* [WHAT TO DO]: In the listing below, look for "from" and copy every line that has it.

* [DATASET ENTRIES]:

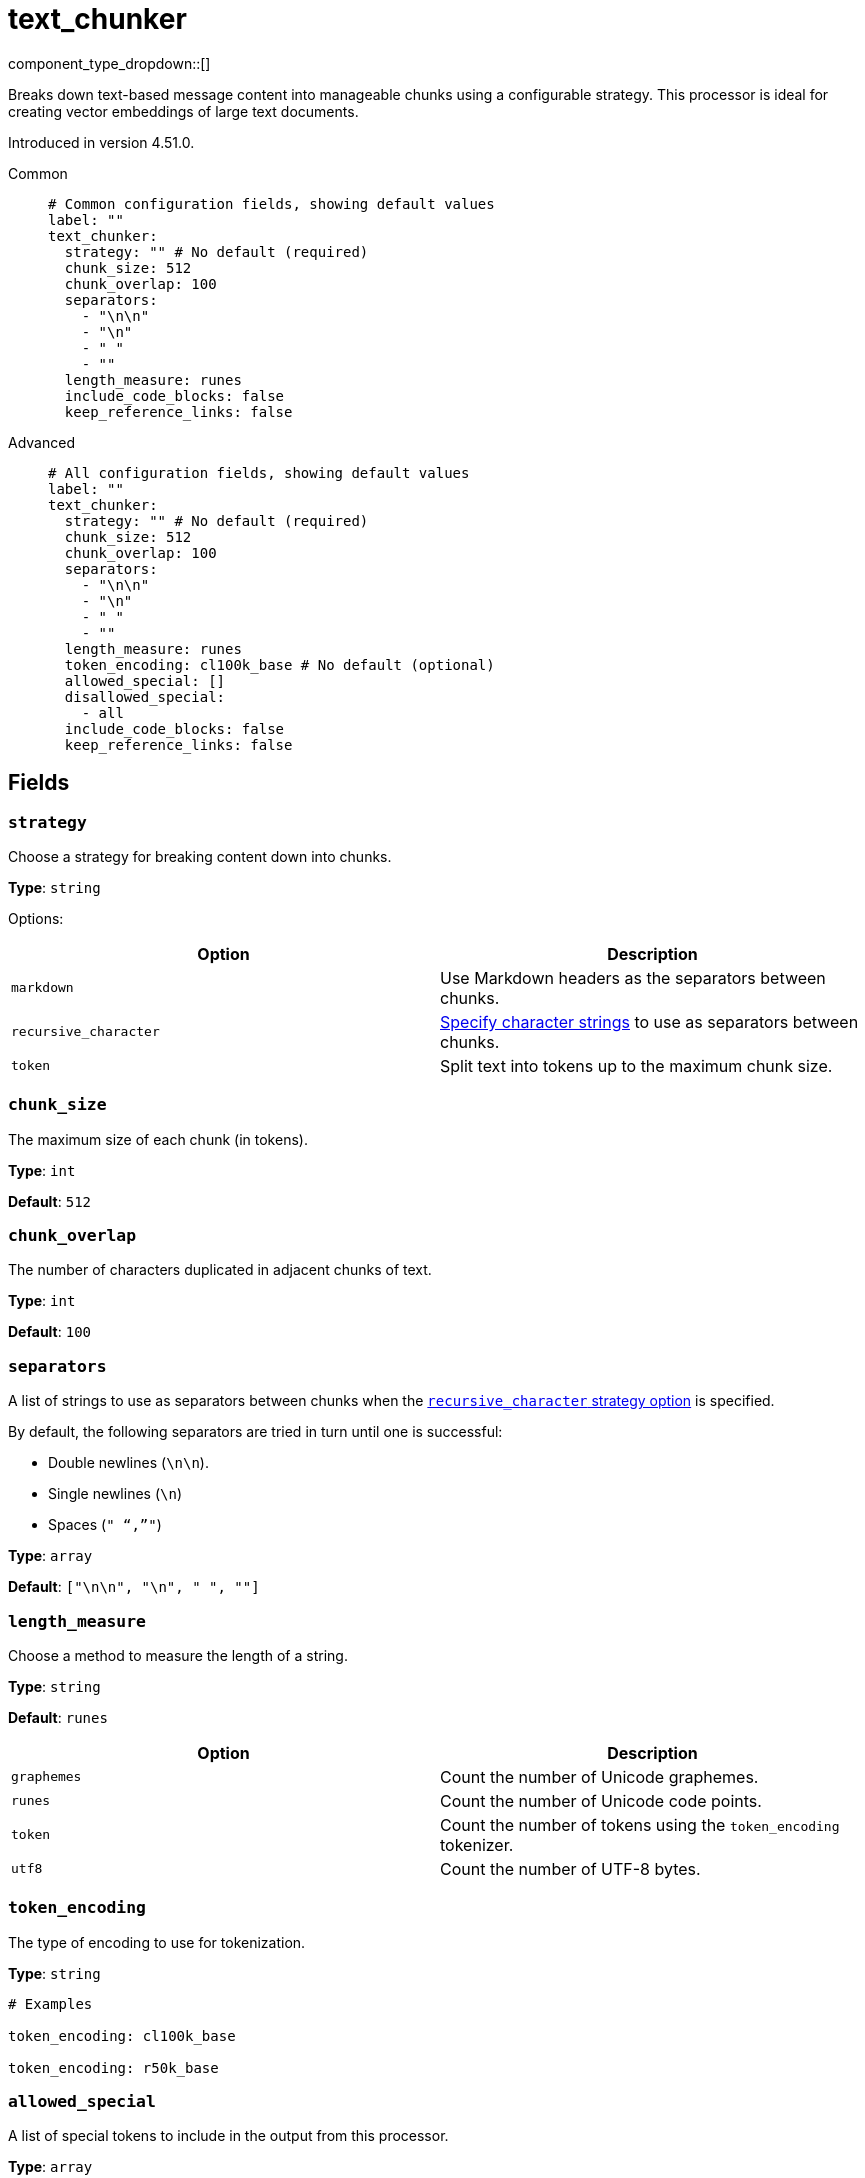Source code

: = text_chunker
// tag::single-source[]
:type: processor
:categories: ["AI"]

component_type_dropdown::[]

Breaks down text-based message content into manageable chunks using a configurable strategy. This processor is ideal for creating vector embeddings of large text documents.

ifndef::env-cloud[]
Introduced in version 4.51.0.
endif::[]

[tabs]
======
Common::
+
--

```yml
# Common configuration fields, showing default values
label: ""
text_chunker:
  strategy: "" # No default (required)
  chunk_size: 512
  chunk_overlap: 100
  separators:
    - "\n\n"
    - "\n"
    - " "
    - ""
  length_measure: runes
  include_code_blocks: false
  keep_reference_links: false
```

--
Advanced::
+
--

```yml
# All configuration fields, showing default values
label: ""
text_chunker:
  strategy: "" # No default (required)
  chunk_size: 512
  chunk_overlap: 100
  separators:
    - "\n\n"
    - "\n"
    - " "
    - ""
  length_measure: runes
  token_encoding: cl100k_base # No default (optional)
  allowed_special: []
  disallowed_special:
    - all
  include_code_blocks: false
  keep_reference_links: false
```

--
======

== Fields

=== `strategy`

Choose a strategy for breaking content down into chunks.

*Type*: `string`

Options:

|===
| Option | Description

| `markdown`
| Use Markdown headers as the separators between chunks.

| `recursive_character`
| <<separators, Specify character strings>> to use as separators between chunks.

| `token`
| Split text into tokens up to the maximum chunk size.

|===


=== `chunk_size`

The maximum size of each chunk (in tokens).

*Type*: `int`

*Default*: `512`

=== `chunk_overlap`

The number of characters duplicated in adjacent chunks of text.

*Type*: `int`

*Default*: `100`

=== `separators`

A list of strings to use as separators between chunks when the <<strategy, `recursive_character` strategy option>> is specified.

By default, the following separators are tried in turn until one is successful:

- Double newlines (`\n\n`).
- Single newlines (`\n`)
- Spaces (`" "`,`""`)

*Type*: `array`

*Default*: `["\n\n", "\n", " ", ""]`

=== `length_measure`

Choose a method to measure the length of a string.

*Type*: `string`

*Default*: `runes`

|===
| Option | Description

| `graphemes`
| Count the number of Unicode graphemes.

| `runes`
| Count the number of Unicode code points.

| `token`
| Count the number of tokens using the `token_encoding` tokenizer.

| `utf8`
| Count the number of UTF-8 bytes.

|===


=== `token_encoding`

The type of encoding to use for tokenization.

*Type*: `string`

```yml
# Examples

token_encoding: cl100k_base

token_encoding: r50k_base
```

=== `allowed_special`

A list of special tokens to include in the output from this processor.

*Type*: `array`

*Default*: `[]`

=== `disallowed_special`

A list of special tokens to exclude from the output of this processor.

*Type*: `array`

*Default*: `["all"]`

=== `include_code_blocks`

When set to `true`, this processor includes code blocks in the output.

*Type*: `bool`

*Default*: `false`

=== `keep_reference_links`

When set to `true`, this processor includes reference links in the output.

*Type*: `bool`

*Default*: `false`


// end::single-source[]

* [RESULT OF THE TASK]:
A list of special tokens to include in the output from this processor.
A list of special tokens to exclude from the output of this processor.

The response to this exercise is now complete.